# REQUIRED WORK:
a) Rewrite the paragraph in the award profile that begins "On her teaching life Cannon relates" more briefly, keeping its main facts.
b) Please transcribe the part of the award profile that opens with the words containing "On her teaching" and closes with "have stepped up.".

# SUPPLIED TEXT:
-.-.-

The 2011 AAR Excellence in Teaching Award winner is Katie Geneva Cannon, Annie Scales Rogers Professor of Christian Ethics at Union Presbyterian Seminary in Richmond, Virginia. Cannon did her doctoral work with Beverly Harrison at Union Theological Seminary and has taught at New York Theological Seminary, Union Theological Seminary in New York, Harvard Divinity School, Episcopal Divinity School, and Temple University. She is also the first African-American woman ordained in the Presbyterian Church (PCUSA). She has received many honors and awards, including the Distinguished Professor Award from Spelman College, and was a Rockefeller Scholar in Residence at the Center for the Study of Black Literature and Culture at the University of Pennsylvania, and a Bunting Fellow at Radcliffe College. She has also served as a visiting professor at Davidson College and Williams College. As her nominees state, Cannon “is a pioneer in Womanist studies in religion and a role model for many Womanist scholars and racial minorities in the profession.” Her teaching career spans more than three decades and her influence is widespread.   

 

On her teaching life Cannon relates, “I’ve been teaching since I was three years old.” The origins of her Womanist pedagogy are in her African-American community. Since her childhood in the segregated North Carolina mill town of Kannapolis, Cannon has fought for justice, and this work is reflected in her commitment to “transformation pedagogy.” The context of this work is the continuing legacy of white supremacy and the new Jim Crow society in the United States. Cannon’s gift is to make this justice work invitational and communal. She asks, “What do you gain (not lose) by being doers of justice?” In the tradition of African-American teaching, Cannon summarizes, “I’m going to give you the best I got and I want you to be better than I am.” In this way she invites her diverse groups of students to participate in justice work, and many of her students have stepped up.

For Cannon, teaching is fluid and multidimensional. A major contribution to education and to the field and profession is her efforts and presence in mentoring. When Cannon taught at Temple University, she facilitated a structured, interdisciplinary mentoring group for faculty and doctoral students, along with some community and church people, in the social sciences and religion. This group served as a supportive group, pushing people to get “unstuck” in their writing projects, finding any assistance needed to succeed, and celebrating each other and all steps forward. Members held each other accountable for working collaboratively and collectively. In addition, members served as cheering squads at dissertation defenses. Cannon relates, “We held all of life; we were not just talking heads.” Cannon continues this mentoring work at Union Presbyterian Seminary. She has many mentees, including Joan Martin and Miguel De La Torre. Her nominators for the award state that Cannon “has supervised and mentored many doctoral students, who are now movers and shakers in the field of Christian ethics,” and that she has also been influential through her leadership as chair of the AAR Womanist Approaches to Religion and Theology Group, in which pedagogy is a major topic. One of her mentees, Stacey Floyd-Thomas, was awarded the 2007 AAR Excellence in Teaching Award, notably before her mentor, and as a testimony to Cannon’s grace-filled Womanist pedagogy.

-.-.-

# ROWS:
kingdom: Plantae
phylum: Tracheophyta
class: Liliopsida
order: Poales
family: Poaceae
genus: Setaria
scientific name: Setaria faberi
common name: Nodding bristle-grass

-.-.-

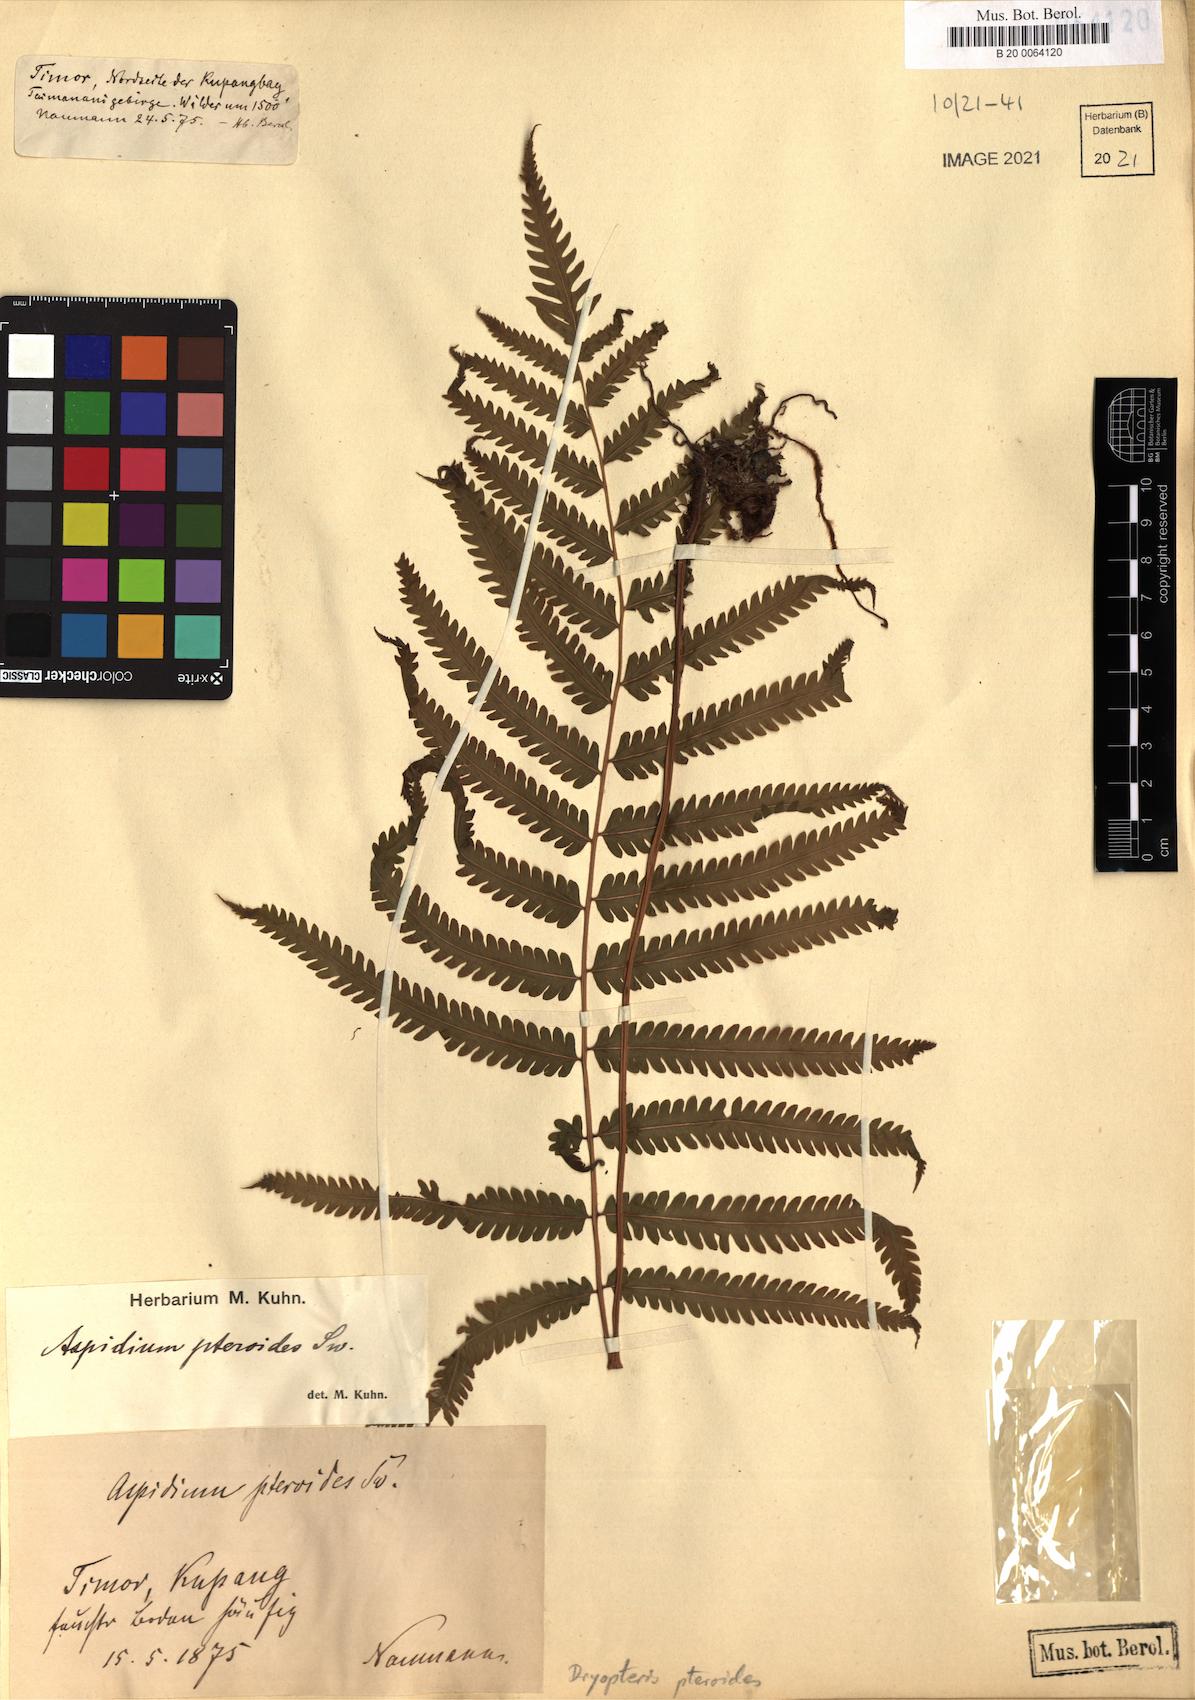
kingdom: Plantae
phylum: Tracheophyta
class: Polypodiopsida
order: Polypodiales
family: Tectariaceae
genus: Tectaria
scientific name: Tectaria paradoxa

-.-.-

# SOLUTIONS:
a) Cannon says she has taught since she was three years old, and her Womanist pedagogy has its origins in her African-American community. Since her childhood in the segregated mill town of Kannapolis, North Carolina, she has fought for justice. That commitment shows in her "transformation pedagogy," set against the continuing legacy of white supremacy and the new Jim Crow society in the United States. She makes justice work invitational and communal, asking what people gain by being doers of justice. In the tradition of African-American teaching, she promises students her best and wants them to be better than she is. Many of her diverse students have stepped up to join this work.

b)
On her teaching life Cannon relates, “I’ve been teaching since I was three years old.” The origins of her Womanist pedagogy are in her African-American community. Since her childhood in the segregated North Carolina mill town of Kannapolis, Cannon has fought for justice, and this work is reflected in her commitment to “transformation pedagogy.” The context of this work is the continuing legacy of white supremacy and the new Jim Crow society in the United States. Cannon’s gift is to make this justice work invitational and communal. She asks, “What do you gain (not lose) by being doers of justice?” In the tradition of African-American teaching, Cannon summarizes, “I’m going to give you the best I got and I want you to be better than I am.” In this way she invites her diverse groups of students to participate in justice work, and many of her students have stepped up.